Namaku Subardjo karya Hapsari Hanggarini

Pelajaran Politik Dalam Novel Remaja

Judul                            : Namaku Subardjo cover namaku subardjo

Penulis                          : Hapsari Hanggarini

Editor                           : A. Mellyora

Penerbit                       : Metamind, Imprint Tiga Serangkai

Tahun Terbit                : Cetakan I, Juli 2015

Jumlah Halaman          : 240 halaman

ISBN                           :  978-602-72834-0-4

Peresensi                     : Muhammad Rasyid Ridho, Pengajar Kelas Menulis di SD Muhammadiyah Bondowoso

Nama Subardjo tiba-tiba seakan menjadi petaka bagi Jojo. Padahal, apalah arti sebuah nama, begitu kata sastrawan tersohor Shakespeare. Namun, bagi Ila yang bernama Priscilla Catherine Olivianti, nama adalah perkara yang besar. Karena nama ‘kampungan’ tersebut, Jojo pun diputus oleh Ila (halaman 16).

Galau bukan main Jojo dengan keputusan Ila, segala hal telah Jojo lakukan untuk kebahagiaan Ila. Namun, mau bagaimana lagi, dia tidak bisa memaksa Ila. Perlahan Jojo berusaha untuk move on dan kembali menyibukkan dan lebih fokus lagi dengan bisnis turun-temurun keluarganya, bisnis telur asin (halaman 31).

Selain fokus dengan bisnis telur asin Maju Jaya, Jojo mendapat tawaran untuk menjadi caleg dari partai baru yang bernama Partai Peduli Amat. Hal ini berawal dari obrolan dengan salah satu karyawannya bernama Rudy, yang mengatakan bahwa ada partai baru yang mencari caleg untuk berbagai daerah di Indonesia (halaman 36).

Setelah dipikir dalam-dalam, akhirnya Jojo menerima tawaran Rudy untuk menjadi caleg. Jojo menjadi caleg dari Partai Peduli Amat meski dengan modal awal yang tidak besar. Jojo dan Rudy pun mulai memikirkan di daerah mana yang pas untuk Jojo menjadi caleg. Akhirnya, mereka memilih kampung halaman Jojo, Brebes.

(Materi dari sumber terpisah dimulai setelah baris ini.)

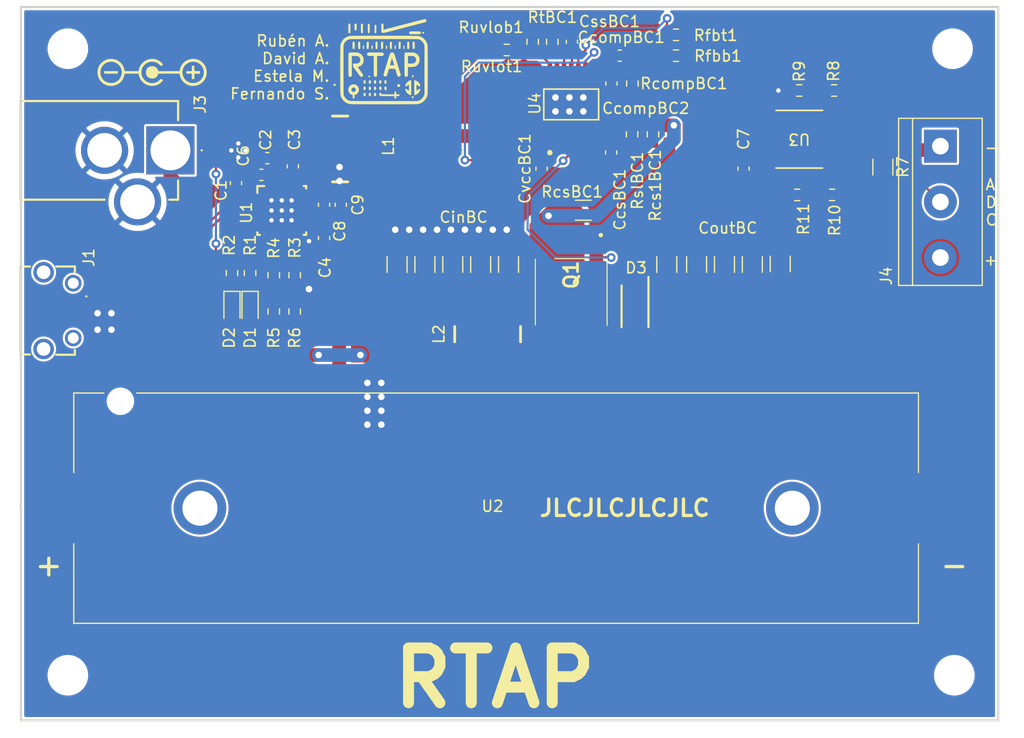
<source format=kicad_pcb>
(kicad_pcb
	(version 20240108)
	(generator "pcbnew")
	(generator_version "8.0")
	(general
		(thickness 1.6)
		(legacy_teardrops no)
	)
	(paper "A4")
	(layers
		(0 "F.Cu" signal)
		(31 "B.Cu" power)
		(32 "B.Adhes" user "B.Adhesive")
		(33 "F.Adhes" user "F.Adhesive")
		(34 "B.Paste" user)
		(35 "F.Paste" user)
		(36 "B.SilkS" user "B.Silkscreen")
		(37 "F.SilkS" user "F.Silkscreen")
		(38 "B.Mask" user)
		(39 "F.Mask" user)
		(40 "Dwgs.User" user "User.Drawings")
		(41 "Cmts.User" user "User.Comments")
		(42 "Eco1.User" user "User.Eco1")
		(43 "Eco2.User" user "User.Eco2")
		(44 "Edge.Cuts" user)
		(45 "Margin" user)
		(46 "B.CrtYd" user "B.Courtyard")
		(47 "F.CrtYd" user "F.Courtyard")
		(48 "B.Fab" user)
		(49 "F.Fab" user)
		(50 "User.1" user)
		(51 "User.2" user)
		(52 "User.3" user)
		(53 "User.4" user)
		(54 "User.5" user)
		(55 "User.6" user)
		(56 "User.7" user)
		(57 "User.8" user)
		(58 "User.9" user)
	)
	(setup
		(stackup
			(layer "F.SilkS"
				(type "Top Silk Screen")
			)
			(layer "F.Paste"
				(type "Top Solder Paste")
			)
			(layer "F.Mask"
				(type "Top Solder Mask")
				(thickness 0.01)
			)
			(layer "F.Cu"
				(type "copper")
				(thickness 0.035)
			)
			(layer "dielectric 1"
				(type "core")
				(thickness 1.51)
				(material "FR4")
				(epsilon_r 4.5)
				(loss_tangent 0.02)
			)
			(layer "B.Cu"
				(type "copper")
				(thickness 0.035)
			)
			(layer "B.Mask"
				(type "Bottom Solder Mask")
				(thickness 0.01)
			)
			(layer "B.Paste"
				(type "Bottom Solder Paste")
			)
			(layer "B.SilkS"
				(type "Bottom Silk Screen")
			)
			(copper_finish "None")
			(dielectric_constraints no)
		)
		(pad_to_mask_clearance 0)
		(allow_soldermask_bridges_in_footprints no)
		(grid_origin 13 13)
		(pcbplotparams
			(layerselection 0x00010fc_ffffffff)
			(plot_on_all_layers_selection 0x0000000_00000000)
			(disableapertmacros no)
			(usegerberextensions yes)
			(usegerberattributes yes)
			(usegerberadvancedattributes yes)
			(creategerberjobfile yes)
			(dashed_line_dash_ratio 12.000000)
			(dashed_line_gap_ratio 3.000000)
			(svgprecision 4)
			(plotframeref no)
			(viasonmask no)
			(mode 1)
			(useauxorigin no)
			(hpglpennumber 1)
			(hpglpenspeed 20)
			(hpglpendiameter 15.000000)
			(pdf_front_fp_property_popups yes)
			(pdf_back_fp_property_popups yes)
			(dxfpolygonmode yes)
			(dxfimperialunits yes)
			(dxfusepcbnewfont yes)
			(psnegative no)
			(psa4output no)
			(plotreference yes)
			(plotvalue no)
			(plotfptext yes)
			(plotinvisibletext no)
			(sketchpadsonfab no)
			(subtractmaskfromsilk yes)
			(outputformat 1)
			(mirror no)
			(drillshape 0)
			(scaleselection 1)
			(outputdirectory "C:/Users/David/Desktop/jlcpcb/audio/")
		)
	)
	(net 0 "")
	(net 1 "Net-(U3-'-IN)")
	(net 2 "GND")
	(net 3 "/ConsumoOut")
	(net 4 "/VBUS")
	(net 5 "/Cargador/REGN")
	(net 6 "/Cargador/SW")
	(net 7 "/Cargador/BTST")
	(net 8 "/BAT+")
	(net 9 "/Cargador/PMID")
	(net 10 "+7V")
	(net 11 "/BoostConverter/COMP")
	(net 12 "Net-(CcompBC1-Pad1)")
	(net 13 "Net-(CcsBC1-Pad2)")
	(net 14 "/BoostConverter/SS")
	(net 15 "/BoostConverter/DITHOFF")
	(net 16 "Net-(D1-K)")
	(net 17 "Net-(D2-K)")
	(net 18 "Net-(D3-A)")
	(net 19 "/D-")
	(net 20 "unconnected-(J1-PadMH1)")
	(net 21 "unconnected-(J1-PadMP2)")
	(net 22 "/D+")
	(net 23 "unconnected-(J1-PadMH3)")
	(net 24 "unconnected-(J1-PadMH4)")
	(net 25 "unconnected-(J1-PadMP1)")
	(net 26 "unconnected-(J1-Pad4)")
	(net 27 "unconnected-(J1-PadMH2)")
	(net 28 "/R+")
	(net 29 "/BoostConverter/GATE")
	(net 30 "Net-(Q1-S)")
	(net 31 "/Cargador/PG_N")
	(net 32 "/Cargador/STAT")
	(net 33 "/Cargador/ICHG")
	(net 34 "/Cargador/ILIM")
	(net 35 "/Cargador/TS")
	(net 36 "Net-(U3-'+IN)")
	(net 37 "/BoostConverter/FB")
	(net 38 "/BoostConverter/CS")
	(net 39 "/BoostConverter/RT")
	(net 40 "/BoostConverter/EN_UVLO_SYNC")
	(net 41 "unconnected-(U1-VSET-Pad12)")
	(net 42 "unconnected-(U1-NC-Pad2)")
	(net 43 "unconnected-(U2-PadMH2)")
	(net 44 "unconnected-(U2-PadMH1)")
	(net 45 "unconnected-(U3-NC-Pad8)")
	(net 46 "unconnected-(U3-NC-Pad1)")
	(net 47 "unconnected-(U3-NC-Pad5)")
	(net 48 "unconnected-(U4-PGOOD-Pad13)")
	(net 49 "unconnected-(U4-NC-Pad2)")
	(net 50 "/BoostConverter/Vin")
	(footprint "Capacitor_SMD:C_0603_1608Metric" (layer "F.Cu") (at 36.9902 28.3162 180))
	(footprint "Resistor_SMD:R_0603_1608Metric" (layer "F.Cu") (at 40.0252 40.7776 90))
	(footprint "Resistor_SMD:R_0603_1608Metric" (layer "F.Cu") (at 86.025 20.62 180))
	(footprint "Capacitor_SMD:C_1206_3216Metric_Pad1.33x1.80mm_HandSolder" (layer "F.Cu") (at 56.98 36.495 -90))
	(footprint "library:PJ202AH" (layer "F.Cu") (at 28.7 26.08 180))
	(footprint "library:FDD8647L" (layer "F.Cu") (at 65.235 39.01 180))
	(footprint "Resistor_SMD:R_0603_1608Metric" (layer "F.Cu") (at 89.01 30.145 180))
	(footprint "Capacitor_SMD:C_0603_1608Metric" (layer "F.Cu") (at 80.945 27.745 -90))
	(footprint "library:SRN6045" (layer "F.Cu") (at 44.1694 25.954))
	(footprint "Resistor_SMD:R_0603_1608Metric" (layer "F.Cu") (at 85.835 30.145 180))
	(footprint "Capacitor_SMD:C_0603_1608Metric" (layer "F.Cu") (at 42.7052 31.047 -90))
	(footprint "Resistor_SMD:R_0603_1608Metric" (layer "F.Cu") (at 59.355 16.925))
	(footprint "Capacitor_SMD:C_1206_3216Metric_Pad1.33x1.80mm_HandSolder" (layer "F.Cu") (at 73.95 36.495 -90))
	(footprint "MountingHole:MountingHole_3.2mm_M3" (layer "F.Cu") (at 100.16 73.96))
	(footprint "Resistor_SMD:R_1206_3216Metric" (layer "F.Cu") (at 66.34 31.542 180))
	(footprint "library:101181940001LF" (layer "F.Cu") (at 17.49 40.7 -90))
	(footprint "Diode_SMD:D_0603_1608Metric_Pad1.05x0.95mm_HandSolder" (layer "F.Cu") (at 35.9612 40.6026 -90))
	(footprint "Capacitor_SMD:C_1206_3216Metric_Pad1.33x1.80mm_HandSolder" (layer "F.Cu") (at 59.52 36.495 90))
	(footprint "Capacitor_SMD:C_1206_3216Metric_Pad1.33x1.80mm_HandSolder" (layer "F.Cu") (at 51.9 36.495 -90))
	(footprint "library:SODFL4724X108N" (layer "F.Cu") (at 71.0516 40.305 -90))
	(footprint "Resistor_SMD:R_0603_1608Metric" (layer "F.Cu") (at 72.69 24.62 90))
	(footprint "Resistor_SMD:R_0603_1608Metric" (layer "F.Cu") (at 63.512134 16.175 90))
	(footprint "library:SRN6045" (layer "F.Cu") (at 57.615 42.845 -90))
	(footprint "library:RGE0024H_NV" (layer "F.Cu") (at 38.849401 31.562))
	(footprint "Capacitor_SMD:C_1206_3216Metric_Pad1.33x1.80mm_HandSolder" (layer "F.Cu") (at 79.205 36.495 -90))
	(footprint "Capacitor_SMD:C_0603_1608Metric" (layer "F.Cu") (at 37.536 26.7922))
	(footprint "library:PWP0014H-IPC_A" (layer "F.Cu") (at 65.235 21.89 90))
	(footprint "Capacitor_SMD:C_0603_1608Metric" (layer "F.Cu") (at 68.88 26.27 90))
	(footprint "Capacitor_SMD:C_0603_1608Metric" (layer "F.Cu") (at 65.2986 16.175 -90))
	(footprint "Capacitor_SMD:C_0603_1608Metric" (layer "F.Cu") (at 34.6794 29.0662 90))
	(footprint "Capacitor_SMD:C_0603_1608Metric" (layer "F.Cu") (at 42.7052 34.082 90))
	(footprint "Resistor_SMD:R_0603_1608Metric" (layer "F.Cu") (at 35.9612 37.277 90))
	(footprint "MountingHole:MountingHole_3.2mm_M3" (layer "F.Cu") (at 19.35 16.81))
	(footprint "MountingHole:MountingHole_3.2mm_M3" (layer "F.Cu") (at 19.35 73.96))
	(footprint "Diode_SMD:D_0603_1608Metric_Pad1.05x0.95mm_HandSolder" (layer "F.Cu") (at 34.3102 40.6026 -90))
	(footprint "Capacitor_SMD:C_1206_3216Metric_Pad1.33x1.80mm_HandSolder" (layer "F.Cu") (at 76.665 36.495 -90))
	(footprint "Resistor_SMD:R_0603_1608Metric" (layer "F.Cu") (at 38.1202 37.467 90))
	(footprint "Resistor_SMD:R_0603_1608Metric" (layer "F.Cu") (at 38.1202 40.7776 90))
	(footprint "Resistor_SMD:R_0603_1608Metric" (layer "F.Cu") (at 70.81 19.985 -90))
	(footprint "Capacitor_SMD:C_0603_1608Metric" (layer "F.Cu") (at 68.905 19.985 90))
	(footprint "Capacitor_SMD:C_0603_1608Metric" (layer "F.Cu") (at 44.2292 31.047 -90))
	(footprint "Resistor_SMD:R_0603_1608Metric" (layer "F.Cu") (at 40.0252 37.467 90))
	(footprint "library:12BHC186P1GR"
		(layer "F.Cu")
		(uuid "ba54a670-e852-4611-97c0-971359143cd0")
		(at 58.39 58.72)
		(descr "12BHC186P1-GR-1")
		(tags "Undefined or Miscellaneous")
		(property "Reference" "U2"
			(at -0.325 -0.175 0)
			(unlocked yes)
			(layer "F.SilkS")
			(uuid "61b87a2c-c928-4ee9-8a47-a520b74e677d")
			(effects
				(font
					(size 1 1)
					(thickness 0.15)
				)
			)
		)
		(property "Value" "Bateria"
			(at -0.325 -0.175 0)
			(unlocked yes)
			(layer "User.1")
			(hide yes)
			(uuid "f15931a5-28d4-4230-8c6e-abfe7478e322")
			(effects
				(font
					(size 1 1)
					(thickness 0.15)
				)
			)
		)
		(property "Footprint" "library:12BHC186P1GR"
			(at 0 0 0)
			(unlocked yes)
			(layer "F.Fab")
			(hide yes)
			(uuid "326a6aee-f29e-4a0c-9e42-bf0b4dcb57e3")
			(effects
				(font
					(size 1.27 1.27)
				)
			)
		)
		(property "Datasheet" "https://www.mouser.co.il/datasheet/2/209/EaglePlastics_EPD_201001-1902272.pdf"
			(at 0 0 0)
			(unlocked yes)
			(layer "F.Fab")
			(hide yes)
			(uuid "5809fdfa-f8da-4544-8c67-c5cc8f18caf9")
			(effects
				(font
					(size 1.27 1.27)
				)
			)
		)
		(property "Description" "1 \"18650\" Battery Holder"
			(at 0 0 0)
			(unlocked yes)
			(layer "F.Fab")
			(hide yes)
			(uuid "36d05b26-2ae9-4ed4-8310-37d2d9eca5c3")
			(effects
				(font
					(size 1.27 1.27)
				)
			)
		)
		(property "Height" "20.5"
			(at 0 0 0)
			(unlocked yes)
			(layer "F.Fab")
			(hide yes)
			(uuid "b007765e-6f08-4799-8f12-7e210dd69c95")
			(effects
				(font
					(size 1 1)
					(thickness 0.15)
				)
			)
		)
		(property "Mouser Part Number" "12BHC186P1-GR"
			(at 0 0 0)
			(unlocked yes)
			(layer "F.Fab")
			(hide yes)
			(uuid "38fcaf2e-62b5-4648-9f48-1da93d93779f")
			(effects
				(font
					(size 1 1)
					(thickness 0.15)
				)
			)
		)
		(property "Mouser Price/Stock" "https://www.mouser.co.uk/ProductDetail/Eagle-Plastic-Devices/12BHC186P1-GR?qs=yqaQSyyJnNiNkNtwVjdKJQ%3D%3D"
			(at 0 0 0)
			(unlocked yes)
			(layer "F.Fab")
			(hide yes)
			(uuid "7c04faaa-e865-4b73-81e9-b5dca844987b")
			(effects
				(font
					(size 1 1)
					(thickness 0.15)
				)
			)
		)
		(property "Manufacturer_Name" "Eagle Plastic Devices"
			(at 0 0 0)
			(unlocked yes)
			(layer "F.Fab")
			(hide yes)
			(uuid "e84cb070-6268-41ef-b5a3-5fe8f05947f7")
			(effects
				(font
					(size 1 1)
					(thickness 0.15)
				)
			)
		)
		(property "Manufacturer_Part_Number" "12BHC186P1-GR"
			(at 0 0 0)
			(unlocked yes)
			(layer "F.Fab")
			(hide yes)
			(uuid "14e57f52-b2d6-46f2-9b8c-7f6fe7ac6d3c")
			(effects
				(font
					(size 1 1)
					(thickness 0.15)
				)
			)
		)
		(path "/eac44cbb-19a2-4afa-bb89-8e2135661e09")
		(sheetname "Root")
		(sheetfile "alimentacion.kicad_sch")
		(attr through_hole)
		(fp_line
			(start -43.4 -0.25)
			(end -43.4 
... [279277 chars truncated]
</source>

Jojo mulai memikirkan langkah-langkahnya sebagai caleg, dia mulai rajin membaca koran, menonton berita, dan semua hal yang bersifat politik dan keadaan masyarakat, sebagai pembelajaran otodidaknya terhadap politik. Untuk menarik hati rakyat Brebes, Rudy menyarankan Jojo untuk kembali belajar logat Brebes. Ya, meski asli keluarga Brebes tapi Jojo sudah lama di Jakarta, jadi dia sudah tidak berlogat Brebes lagi (halaman 81).

Hingga tibalah masa kampanye. Masa kampanye di Brebes, mendadak banyak daerah yang terjadi musibah, banjir dan longsor terjadi di beberapa tempat. Rudy senang bukan main, menurutnya ini saat terbaik untuk mendapat simpati masyarakat. Jojo diminta harus segera mengeluarkan banyak uang, untuk membeli sembako dan barang-barang lainnya untuk disumbangkan kepada korban bencana.

Awalnya Jojo tidak mempermasalahkan, tetapi semakin lama Rudy semakin aneh dengan kebahagiaannya dengan penderitaan masyarakat yang terkena musibah.Selain itu, bantuan menjadi terasa tidak ikhlas karena di kardus bantuan ditempel stiker dukungan untuk Jojo. Yang lebih membuat Jojo prihatin, adalah iklim politik yang harus mengeluarkan biaya banyak untuk diberikan pada masyarakat agar memilih pemberi uang dalam pileg nanti. Politik yang tidak bersih menurut Jojo akhirnya. Bagaiman kelanjutan kisah Jojo? Alangkah baiknya Anda membaca novel ini secara langsung.

Meski novel juara harapan lomba novel Seberapa Indonesiakah Dirimu? Yang diadakan Tiga Serangkai ini adalah novel remaj, namun sungguh, isinya begitu luas dan sangat menambah wawasan, utamanya soal dunia perpolitikan di Indonesia. Karenanya, tidak mengherankan jika novel ini kemudian menjadi juara harapan. Sebuah novel rekomendasi, karena tidak hanya menghibur tetapi juga penuh ilmu dan hikmah. Utamanya rekomendasi untuk dibaca oleh kaum muda, dengan harapan lebih melek politik dan memahami serta menghindari money politic, sehingga bisa lebih cerdas dalam memilih pemimpin. Selamat membaca!